I don’t know what the draw of EMS was from such an early age. My parents were not involved. In fact they weren’t happy that I was. My great uncles were firefighters, but I wasn’t surrounded by fire and EMS. If anything I was discouraged. But still as soon as I was 14, I joined the local emergency squad. My involvement has waxed and waned over the last 30 years, and I have served as both a paid and volunteer provider. The incidents I respond to still continue to teach me significant lessons about life when I let them.

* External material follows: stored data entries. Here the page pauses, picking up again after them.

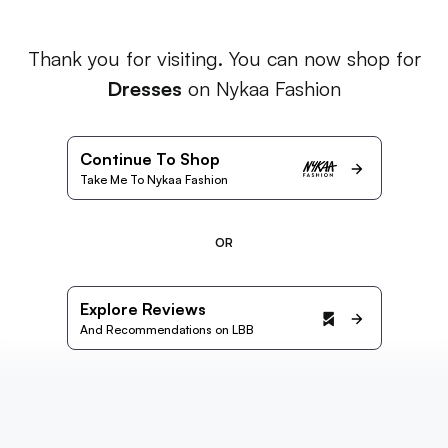
Thank you for visiting. You can now shop for
Dresses
on Nykaa Fashion
Continue To Shop
Take Me To Nykaa Fashion
OR
Explore Reviews
And Recommendations on LBB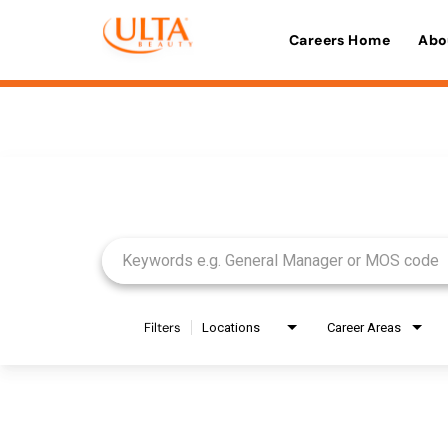
Careers Home
Abo
Job Search Page
Filters
Locations
Career Areas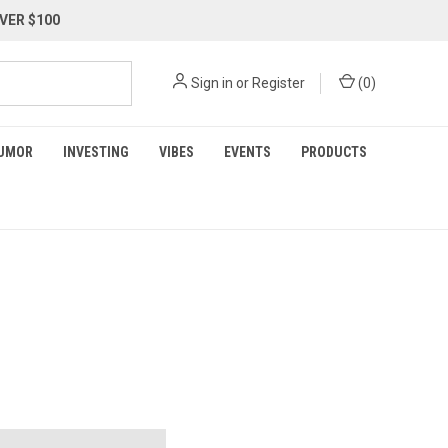
VER $100
Sign in
or
Register
(
0
)
UMOR
INVESTING
VIBES
EVENTS
PRODUCTS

These are just my stories. Every EMS worker out there has tons. Some call them war stories, but I hope you will see as you read these accounts that these are more than stories of gore and heroism. They are more about people dealing with life, and other people brought to help in some way. This doesn’t set me apart from the hundreds of thousands of other volunteers out there serving their communities, and I am anything but an expert. In fact I can think of many who are more qualified than I to write this. But these are my stories. These are the ones that inspire and motivate me. It is my hope that this collection of stories will inspire more people to get involved, and become volleys. This is dedicated to the EMS providers across the country who selflessly provide care to others, and their families who often get left alone as we respond.